Parameter Hierarchical Optimization for Visible-Infrared Person Re-Identification
Zeng YU, Yunxiao Shi
TL;DR
This work tackles visible–infrared person re-identification by reframing parameter optimization as a hierarchical problem. It introduces Parameter Hierarchical Optimization (PHO), which partitions network parameters into directly optimizable and trainable groups, enabling alignment-focused components to be optimized without full-network training. The core methods—Self-Adaptive Alignment Strategy (SAS), Auto-weighted Alignment Learning (AAL), and Cross-modality Consistent Learning (CCL)—together produce cross-modality translation, dimension-aware feature weighting, and translation-consistent representations, respectively, with theoretical underpinnings in closed-form optimization. Empirical results on SYSU-MM01, RegDB, and HITSZ-VCM show competitive or state-of-the-art performance, with ablations confirming the complementary contributions of SAS, AAL, and CCL. Overall, PHO offers a parameter-efficient, effective paradigm for VI-reID with strong practical impact for cross-modality person re-identification tasks.
Abstract
Visible-infrared person re-identification (VI-reID) aims at matching cross-modality pedestrian images captured by disjoint visible or infrared cameras. Existing methods alleviate the cross-modality discrepancies via designing different kinds of network architectures.

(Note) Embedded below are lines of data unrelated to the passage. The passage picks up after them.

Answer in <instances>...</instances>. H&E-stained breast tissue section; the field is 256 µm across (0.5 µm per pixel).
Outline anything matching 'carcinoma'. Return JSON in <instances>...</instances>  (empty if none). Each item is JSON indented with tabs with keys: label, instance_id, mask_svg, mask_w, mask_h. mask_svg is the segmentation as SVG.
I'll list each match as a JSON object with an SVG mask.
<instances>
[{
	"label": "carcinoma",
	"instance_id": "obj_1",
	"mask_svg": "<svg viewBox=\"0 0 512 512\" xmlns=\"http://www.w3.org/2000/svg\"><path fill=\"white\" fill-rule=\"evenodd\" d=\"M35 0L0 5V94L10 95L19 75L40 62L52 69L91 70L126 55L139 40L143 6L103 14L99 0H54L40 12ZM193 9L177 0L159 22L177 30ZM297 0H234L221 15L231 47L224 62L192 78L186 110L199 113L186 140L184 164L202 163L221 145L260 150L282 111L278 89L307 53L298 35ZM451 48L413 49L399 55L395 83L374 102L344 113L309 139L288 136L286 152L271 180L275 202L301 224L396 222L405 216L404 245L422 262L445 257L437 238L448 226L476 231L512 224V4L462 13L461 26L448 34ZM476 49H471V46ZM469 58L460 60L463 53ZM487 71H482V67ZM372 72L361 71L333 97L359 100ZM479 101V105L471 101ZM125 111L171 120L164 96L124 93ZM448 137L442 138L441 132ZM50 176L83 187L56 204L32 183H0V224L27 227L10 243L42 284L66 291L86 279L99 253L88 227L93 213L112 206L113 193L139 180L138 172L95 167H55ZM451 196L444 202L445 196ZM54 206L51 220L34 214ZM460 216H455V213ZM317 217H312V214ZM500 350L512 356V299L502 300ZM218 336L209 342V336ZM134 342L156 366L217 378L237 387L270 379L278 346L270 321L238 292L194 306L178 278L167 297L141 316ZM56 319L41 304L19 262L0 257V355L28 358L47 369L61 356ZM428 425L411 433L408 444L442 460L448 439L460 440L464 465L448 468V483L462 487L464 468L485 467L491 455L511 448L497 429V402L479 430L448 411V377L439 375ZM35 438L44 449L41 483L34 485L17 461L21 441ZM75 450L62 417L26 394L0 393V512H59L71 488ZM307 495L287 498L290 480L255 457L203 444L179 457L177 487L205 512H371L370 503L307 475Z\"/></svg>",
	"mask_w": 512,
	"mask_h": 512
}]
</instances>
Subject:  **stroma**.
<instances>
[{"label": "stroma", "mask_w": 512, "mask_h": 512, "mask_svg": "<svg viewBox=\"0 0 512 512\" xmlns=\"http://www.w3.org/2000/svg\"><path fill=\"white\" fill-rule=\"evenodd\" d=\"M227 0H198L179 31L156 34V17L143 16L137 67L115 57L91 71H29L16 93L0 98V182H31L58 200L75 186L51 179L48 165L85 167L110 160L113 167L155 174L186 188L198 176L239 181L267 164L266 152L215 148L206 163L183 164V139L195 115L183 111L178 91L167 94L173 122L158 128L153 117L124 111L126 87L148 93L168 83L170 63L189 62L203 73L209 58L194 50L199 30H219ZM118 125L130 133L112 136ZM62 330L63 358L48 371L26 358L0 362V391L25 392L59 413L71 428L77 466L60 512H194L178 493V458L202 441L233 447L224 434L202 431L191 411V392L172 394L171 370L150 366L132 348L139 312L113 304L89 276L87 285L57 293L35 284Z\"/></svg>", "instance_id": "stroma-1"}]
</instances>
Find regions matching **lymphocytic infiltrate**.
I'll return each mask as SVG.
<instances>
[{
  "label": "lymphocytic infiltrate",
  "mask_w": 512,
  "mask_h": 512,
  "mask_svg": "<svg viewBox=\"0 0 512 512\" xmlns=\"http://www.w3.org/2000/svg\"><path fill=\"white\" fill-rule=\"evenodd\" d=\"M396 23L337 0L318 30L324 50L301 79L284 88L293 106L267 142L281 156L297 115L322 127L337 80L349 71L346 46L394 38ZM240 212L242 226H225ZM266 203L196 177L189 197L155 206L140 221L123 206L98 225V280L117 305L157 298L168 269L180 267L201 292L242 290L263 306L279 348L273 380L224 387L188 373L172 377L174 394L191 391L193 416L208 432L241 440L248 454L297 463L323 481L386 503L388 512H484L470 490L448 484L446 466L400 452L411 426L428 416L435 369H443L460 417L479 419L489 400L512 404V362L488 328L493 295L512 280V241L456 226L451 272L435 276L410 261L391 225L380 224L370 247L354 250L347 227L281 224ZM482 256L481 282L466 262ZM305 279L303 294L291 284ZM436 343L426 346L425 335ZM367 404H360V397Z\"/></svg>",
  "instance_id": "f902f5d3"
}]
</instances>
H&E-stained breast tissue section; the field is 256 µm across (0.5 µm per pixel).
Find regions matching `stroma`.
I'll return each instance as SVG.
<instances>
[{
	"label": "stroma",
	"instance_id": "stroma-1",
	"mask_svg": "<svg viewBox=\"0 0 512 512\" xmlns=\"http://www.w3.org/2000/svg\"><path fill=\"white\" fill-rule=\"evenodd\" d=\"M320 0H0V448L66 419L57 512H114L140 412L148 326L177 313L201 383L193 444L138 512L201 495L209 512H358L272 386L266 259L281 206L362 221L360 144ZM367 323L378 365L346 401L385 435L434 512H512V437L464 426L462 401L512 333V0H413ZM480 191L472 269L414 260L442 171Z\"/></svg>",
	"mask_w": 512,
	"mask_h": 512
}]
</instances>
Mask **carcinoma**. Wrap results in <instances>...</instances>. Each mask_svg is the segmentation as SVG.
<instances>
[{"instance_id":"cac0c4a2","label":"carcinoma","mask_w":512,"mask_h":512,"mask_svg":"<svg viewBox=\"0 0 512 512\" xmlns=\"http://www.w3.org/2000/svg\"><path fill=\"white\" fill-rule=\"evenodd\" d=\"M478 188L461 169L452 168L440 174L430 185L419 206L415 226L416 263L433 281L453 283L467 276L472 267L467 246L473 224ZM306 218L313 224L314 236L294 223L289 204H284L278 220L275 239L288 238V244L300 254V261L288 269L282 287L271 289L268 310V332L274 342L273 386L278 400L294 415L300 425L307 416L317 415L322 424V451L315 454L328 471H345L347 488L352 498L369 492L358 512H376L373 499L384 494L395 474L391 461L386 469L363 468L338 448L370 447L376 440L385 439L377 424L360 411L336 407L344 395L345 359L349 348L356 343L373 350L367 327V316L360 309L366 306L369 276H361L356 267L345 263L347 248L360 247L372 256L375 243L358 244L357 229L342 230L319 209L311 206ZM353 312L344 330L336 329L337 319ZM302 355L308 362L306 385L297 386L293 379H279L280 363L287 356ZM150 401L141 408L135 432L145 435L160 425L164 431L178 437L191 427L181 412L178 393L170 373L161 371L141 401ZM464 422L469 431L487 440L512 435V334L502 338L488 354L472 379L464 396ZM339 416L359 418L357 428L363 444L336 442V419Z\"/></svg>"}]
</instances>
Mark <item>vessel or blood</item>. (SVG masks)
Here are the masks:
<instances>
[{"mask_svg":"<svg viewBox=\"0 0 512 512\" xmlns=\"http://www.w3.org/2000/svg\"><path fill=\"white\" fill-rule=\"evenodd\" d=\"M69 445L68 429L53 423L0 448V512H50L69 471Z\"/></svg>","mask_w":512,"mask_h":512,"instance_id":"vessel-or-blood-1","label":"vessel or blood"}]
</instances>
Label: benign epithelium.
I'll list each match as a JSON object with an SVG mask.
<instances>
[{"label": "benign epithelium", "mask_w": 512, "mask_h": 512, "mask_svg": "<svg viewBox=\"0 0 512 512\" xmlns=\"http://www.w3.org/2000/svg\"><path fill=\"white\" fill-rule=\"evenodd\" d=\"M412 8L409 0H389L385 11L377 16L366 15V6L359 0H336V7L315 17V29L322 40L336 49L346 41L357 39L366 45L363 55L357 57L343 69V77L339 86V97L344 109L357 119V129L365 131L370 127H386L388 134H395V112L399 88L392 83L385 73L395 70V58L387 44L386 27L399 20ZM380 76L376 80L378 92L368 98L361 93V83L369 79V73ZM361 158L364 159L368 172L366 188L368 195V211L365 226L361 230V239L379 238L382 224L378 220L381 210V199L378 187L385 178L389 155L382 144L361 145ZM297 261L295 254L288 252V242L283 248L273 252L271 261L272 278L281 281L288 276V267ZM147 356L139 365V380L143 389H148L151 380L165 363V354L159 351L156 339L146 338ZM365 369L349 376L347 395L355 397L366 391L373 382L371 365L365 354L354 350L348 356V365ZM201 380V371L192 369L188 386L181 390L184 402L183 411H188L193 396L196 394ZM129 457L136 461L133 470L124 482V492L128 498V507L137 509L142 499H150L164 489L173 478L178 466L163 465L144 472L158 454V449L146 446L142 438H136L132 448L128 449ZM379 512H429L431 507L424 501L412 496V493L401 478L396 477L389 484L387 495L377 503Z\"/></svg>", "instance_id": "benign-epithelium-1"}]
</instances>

Different from available methods, in this paper, we propose a novel parameter optimizing paradigm, parameter hierarchical optimization (PHO) method, for the task of VI-ReID. It allows part of parameters to be directly optimized without any training, which narrows the search space of parameters and makes the whole network more easier to be trained. Specifically, we first divide the parameters into different types, and then introduce a self-adaptive alignment strategy (SAS) to automatically align the visible and infrared images through transformation. Considering that features in different dimension have varying importance, we develop an auto-weighted alignment learning (AAL) module that can automatically weight features according to their importance. Importantly, in the alignment process of SAS and AAL, all the parameters are immediately optimized with optimization principles rather than training the whole network, which yields a better parameter training manner. Furthermore, we establish the cross-modality consistent learning (CCL) loss to extract discriminative person representations with translation consistency. We provide both theoretical justification and empirical evidence that our proposed PHO method outperform existing VI-reID approaches.